Absolut, denn die Mütterrente ist eine gesamtgesellschaftliche Aufgabe. Viel zu oft in den letzten Jahren haben sich Politiker bei den vollen Beitragskassen bedient – für Aufgaben, die nichts mit den Beiträgen zu tun haben. Dieses Geld gehört den Arbeitnehmern und Arbeitgebern in Deutschland, nicht den Politikern! Sehen Sie nur die Arbe itsagentur für Arbeit: Die sitzt am Ende des Jahres auf über 22 Milliarden Euro, die sie nicht braucht und für die sie inzwischen sogar Strafzinsen zahlen muss!

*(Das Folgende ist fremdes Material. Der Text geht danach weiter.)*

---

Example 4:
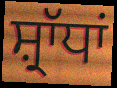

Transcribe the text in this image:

ਸ਼੍ਰਾੱਧਾਂ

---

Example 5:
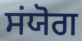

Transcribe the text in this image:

ਸਂਯੋਗ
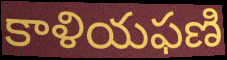
కాళియఫణి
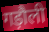
गड़ौली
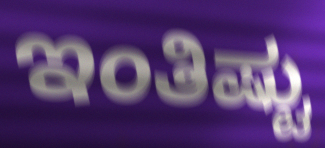
ಇಂತಿಷ್ಟು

Doch allein schon die nun beschlossene Senkung der Arbeitslosenbeiträge um 0,5 Prozentpunkte war gegen die SPD schwierig. Dabei wäre noch deutlich mehr drin gewesen.

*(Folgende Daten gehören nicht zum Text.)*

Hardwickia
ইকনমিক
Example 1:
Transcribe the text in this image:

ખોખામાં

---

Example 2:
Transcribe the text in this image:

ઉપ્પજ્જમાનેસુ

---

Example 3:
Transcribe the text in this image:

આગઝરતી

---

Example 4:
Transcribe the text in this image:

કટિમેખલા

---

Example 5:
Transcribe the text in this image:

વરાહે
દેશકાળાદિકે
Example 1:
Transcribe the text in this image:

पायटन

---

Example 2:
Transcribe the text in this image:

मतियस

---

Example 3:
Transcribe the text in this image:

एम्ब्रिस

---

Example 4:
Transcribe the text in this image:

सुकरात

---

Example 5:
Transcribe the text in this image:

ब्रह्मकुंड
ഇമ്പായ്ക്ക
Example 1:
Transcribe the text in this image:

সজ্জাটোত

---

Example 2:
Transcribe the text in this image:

Die Regelungen zur Altersvorsorge sind so kompliziert, dass viele vor dem Thema kapitulieren. Muss da nicht endlich ein großer Wurf her, der für Durchblick sorgt?

Richtig. Die Umstellung der Altersvorsorge von einer auf drei Säulen war und ist richtig. Denn wenn immer mehr Rentner immer weniger Beitragszahlern gegenüberstehen, kommt jedes Umlagesystem an seine Grenzen. Eben deswegen brauchen wir die zusätzliche betriebliche und private Vorsorge. Aber: Wir haben es nicht geschafft, alle bei dieser Umstellung mitzunehmen. Das liegt insbesondere an fehlender Transparenz. Deshalb brauchen wir endlich das säulenübergreifende Informationskonto, das im Koalitionsvertrag vereinbart wurde. Das soll jedem Bundesbürger mit einem Klick seine zukünftige Altersvorsorge anzeigen – über alle drei Säulen hinweg. Außerdem müssen wir bei Riester ein Standardprodukt schaffen, das jeder versteht. Für viele ist völlig intransparent, welche Zulagen sie bekommen. Dadurch geht ihnen viel Geld verloren. Kein Wunder, dass das Vertrauen der Versicherten gelitten hat. Über die Betriebsrenten und die geringe Attraktivität durch die Beitragsbelastung haben wir gesprochen. Wir müssen also nicht alles anders, aber fast alles besser machen!